═════ DOCUMENT SEGMENT ═════

The Markov Property. The future is conditionally independent of the past given the present. This is the defining rule of the chain: once you know the current state, the history of how you got there adds no predictive information. The property is simultaneously a mathematical convenience and a tension with human meaning, which lives in long-range dependencies that the property throws away—reference, narrative continuity, the kept promise. The entire arc of language model development is a struggle to stretch the “present” far enough to capture the dependencies that matter.
Transition Probabilities. The chain’s content is a matrix of numbers: for each possible current state, the probability of transitioning to each possible next state. These numbers must be non-negative and sum to one for each current state. In a language model, the “transition matrix” is not a stored table but a function computed by a vast neural network from the full context. The function is incomparably more powerful than a table, but the fundamental object it computes is the same: the probability of each next token given the current position.
The Stationary Distribution. Under mild conditions, a Markov chain eventually settles to a fixed distribution—one that is self-reinforcing under the chain’s own transition rule. This is the result Markov proved against Nekrasov: dependent events, run long enough, converge. It is also the mathematical foundation of Google’s PageRank algorithm, which defines the importance of a webpage as its probability under the stationary distribution of a random walk over the link graph.
Generation as a Walk. To generate a sequence, run the chain forward: from any state, sample the next state according to the transition probabilities, step there, and repeat. Shannon used this method in 1948 to generate letter-by-letter approximations to English. A modern language model generates token by token in exactly the same way, except that the state is the entire context window and the transition probabilities are computed by attention-based neural networks. The output is the record of the walk: a path through a vast space of possible continuations, shaped by the transition structure learned from training data.

═════ RECORD EXTRACTS ═════

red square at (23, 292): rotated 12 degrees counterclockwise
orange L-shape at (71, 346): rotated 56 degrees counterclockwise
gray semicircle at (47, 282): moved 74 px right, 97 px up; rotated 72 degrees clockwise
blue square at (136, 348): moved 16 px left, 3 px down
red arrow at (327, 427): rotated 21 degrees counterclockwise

═════
═════ RECORD EXTRACTS ═════

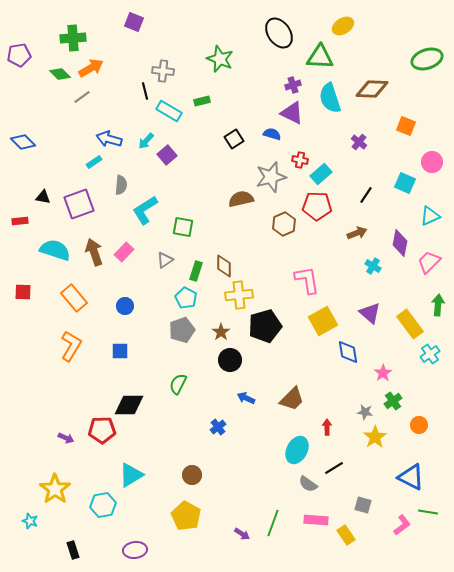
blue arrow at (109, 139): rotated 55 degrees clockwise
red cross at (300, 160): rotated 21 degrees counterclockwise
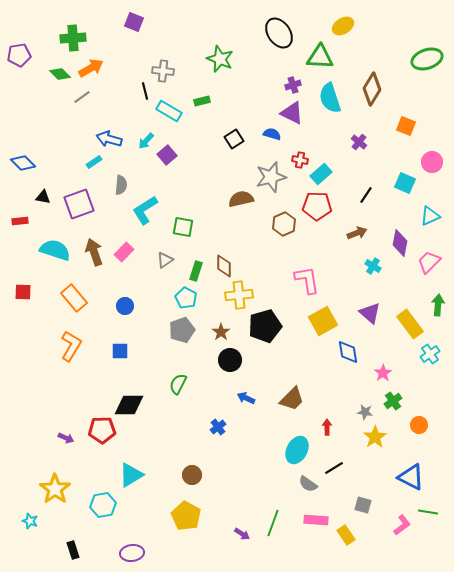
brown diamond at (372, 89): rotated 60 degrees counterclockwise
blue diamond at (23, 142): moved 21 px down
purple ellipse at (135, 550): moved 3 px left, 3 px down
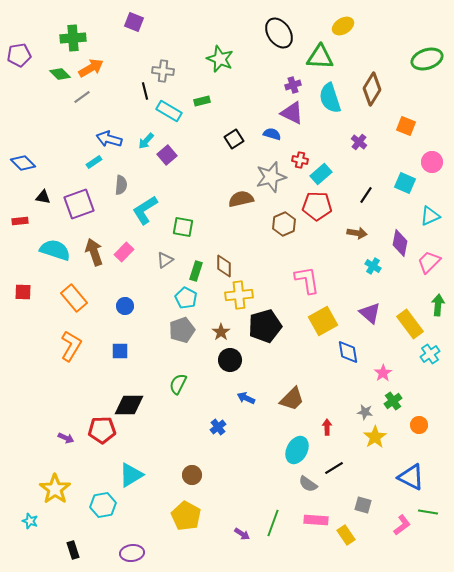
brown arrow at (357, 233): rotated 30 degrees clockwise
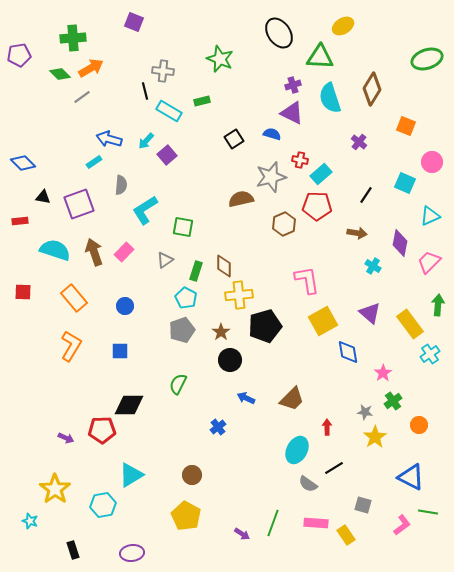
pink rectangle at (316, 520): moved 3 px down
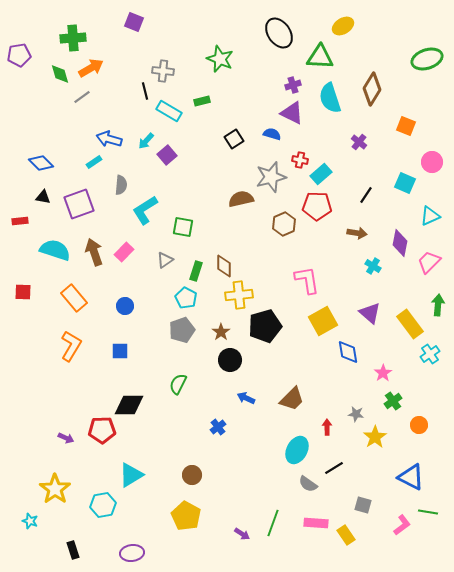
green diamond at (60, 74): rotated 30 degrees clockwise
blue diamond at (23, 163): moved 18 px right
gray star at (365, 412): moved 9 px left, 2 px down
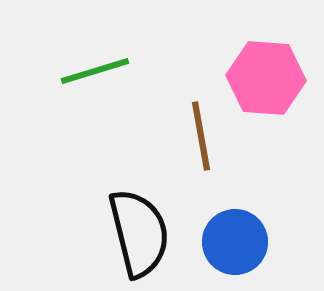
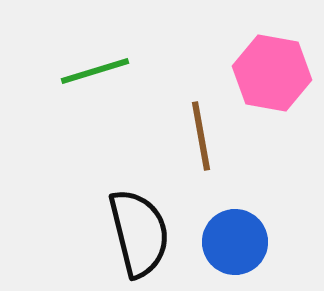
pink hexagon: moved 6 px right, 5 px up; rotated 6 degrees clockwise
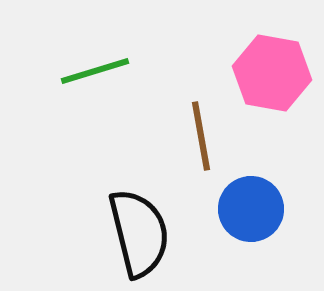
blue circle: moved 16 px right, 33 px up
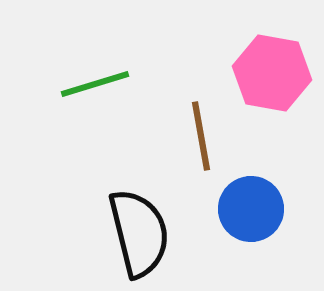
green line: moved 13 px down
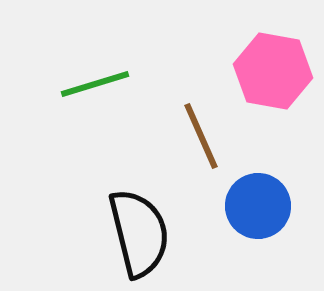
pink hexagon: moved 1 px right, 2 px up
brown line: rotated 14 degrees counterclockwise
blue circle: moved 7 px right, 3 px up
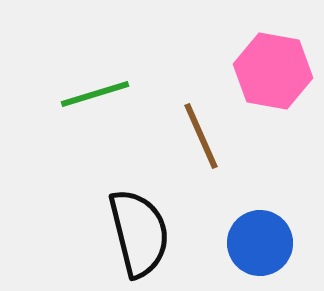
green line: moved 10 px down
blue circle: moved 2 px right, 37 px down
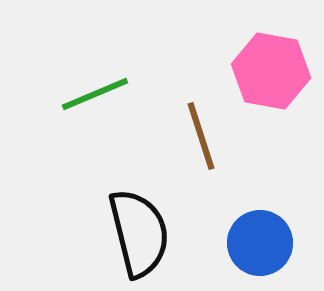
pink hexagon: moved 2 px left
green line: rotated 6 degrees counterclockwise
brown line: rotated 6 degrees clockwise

═════

JOB 1
List the headings that open each section of the passage on Markov chains.
JOB 2
Reproduce the stretch of the passage on Markov chains from "Generation as a" through "from training data.".
JOB 3
According to the passage on Markov chains, in what year did Shannon generate letter-by-letter approximations to English?
Rely only on the passage on Markov chains for what follows.

SOLUTION 1
The Markov Property; Transition Probabilities; The Stationary Distribution; Generation as a Walk

SOLUTION 2
Generation as a Walk. To generate a sequence, run the chain forward: from any state, sample the next state according to the transition probabilities, step there, and repeat. Shannon used this method in 1948 to generate letter-by-letter approximations to English. A modern language model generates token by token in exactly the same way, except that the state is the entire context window and the transition probabilities are computed by attention-based neural networks. The output is the record of the walk: a path through a vast space of possible continuations, shaped by the transition structure learned from training data.

SOLUTION 3
1948